BY TOM DALTON
---- — SALEM — A lot was going right for Samantha Mattei on May 8, 2009.
The 19-year-old from Salem had just finished her freshman year at Merrimack College, where she was an excellent student with a passion for chemistry. After final exams, she and a college friend headed into Boston that Friday evening to attend a concert at The House of Blues.
On the way to Kenmore Square, a Green Line trolley operated by a T driver who was texting his girlfriend slammed into a stationary subway car, sending Mattei flying head-first into a metal pole, causing a deep gash in her head and sending her in and out of consciousness, according to a witness.
That moment in time — sometime around 7 p.m. — resulted in permanent brain damage to Mattei, fractured her back and changed her life forever, her attorney told jurors yesterday in Lawrence Superior Court on the opening day of a high-stakes civil case stemming from an accident that sent dozens to the hospital and got wide media coverage.
The subway crash is the cause of a seizure disorder and other ongoing medical problems, making it impossible for Mattei to live on her own, walk without a cane most of the time, drive a car or lead a normal life, the lawyer said.
The accident “extinguished her dream of becoming a college graduate and a research chemist,” said attorney Paul Mitchell, who, as he spoke, showed the jury pictures on a large screen of a mangled subway car and an injured Mattei.
He also played a video of TV interviews with Mattei right after the accident in which she appeared groggy and had difficulty speaking.
A lawyer for the MBTA told a far different story.
Attorney John Bonistalli said medical experts will testify that her injuries are not as significant as she alleges and that many of the ongoing problems stem not from the accident, but from anxiety and other issues she has battled since childhood. Some of Mattei’s own medical experts did not have this prior knowledge when they made their evaluations, he said.

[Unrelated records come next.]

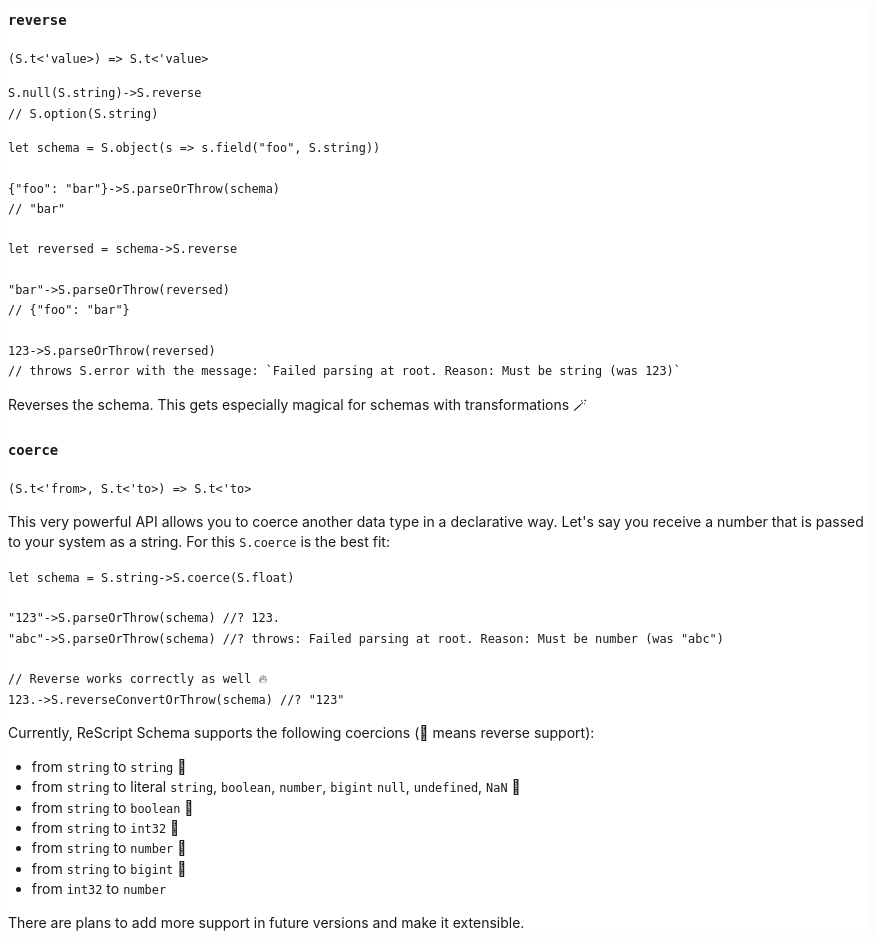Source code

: ### **`reverse`**

`(S.t<'value>) => S.t<'value>`

```rescript
S.null(S.string)->S.reverse
// S.option(S.string)
```

```rescript
let schema = S.object(s => s.field("foo", S.string))

{"foo": "bar"}->S.parseOrThrow(schema)
// "bar"

let reversed = schema->S.reverse

"bar"->S.parseOrThrow(reversed)
// {"foo": "bar"}

123->S.parseOrThrow(reversed)
// throws S.error with the message: `Failed parsing at root. Reason: Must be string (was 123)`
```

Reverses the schema. This gets especially magical for schemas with transformations 🪄

### **`coerce`**

`(S.t<'from>, S.t<'to>) => S.t<'to>`

This very powerful API allows you to coerce another data type in a declarative way. Let's say you receive a number that is passed to your system as a string. For this `S.coerce` is the best fit:

```rescript
let schema = S.string->S.coerce(S.float)

"123"->S.parseOrThrow(schema) //? 123.
"abc"->S.parseOrThrow(schema) //? throws: Failed parsing at root. Reason: Must be number (was "abc")

// Reverse works correctly as well 🔥
123.->S.reverseConvertOrThrow(schema) //? "123"
```

Currently, ReScript Schema supports the following coercions (🔄 means reverse support):

- from `string` to `string` 🔄
- from `string` to literal `string`, `boolean`, `number`, `bigint` `null`, `undefined`, `NaN` 🔄
- from `string` to `boolean` 🔄
- from `string` to `int32` 🔄
- from `string` to `number` 🔄
- from `string` to `bigint` 🔄
- from `int32` to `number`

There are plans to add more support in future versions and make it extensible.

“They didn’t know anything about Miss Mattei’s past history with respect to psychological issues,” Bonistalli said.
With regard to the seizures, Bonistalli said he will provide evidence of a dozen fainting spells she had before the accident, both as a youth and in college.
His medical experts will testify that the reported seizures stem from a “behavioral condition ... not epilepsy,” Bonistalli said.
For both sides, this is a high-stakes case.
Mitchell told the jury they will be seeking at least $9 million for care, medical expenses and lost earnings. He suggested the damages could be even higher when quality-of-life issues are considered.
Mattei “will need care, support and supervision for the remainder of her life,” he said.
According to a case summary in online court files, at a hearing last summer one expert for Mattei testified that damages could be as much as $20 million.
Last year, a jury awarded a Scituate woman $1.2 million in the first civil case from the accident to go to trial. Colleen Fyffe said she was unable to return to work as a Delta Air Lines ticket and gate agent. She had rejected a $100,000 settlement, her lawyer said.
The T said it planned to appeal.
A total of 24 lawsuits had been filed at that time, nine of which had been settled for an average of $31,000, the T said last year.
Asked yesterday for an update on those figures, spokesman Joe Pesaturo replied in an email that “because damages are the primary focus of the current trial, the MBTA will not be discussing previous settlements at this time.”
The MBTA and the driver have admitted liability in the accident. In 2010, Aiden Quinn, the driver, pleaded guilty to negligence and was sentenced to two years of probation and 100 hours of community service.
This trial, which is expected to last three weeks, is being held to determine the extent of the injuries and the amount of damages.
Mattei, who is on the witness list, did not attend the first day of trial. Her parents were the lone spectators in a first-floor courtroom.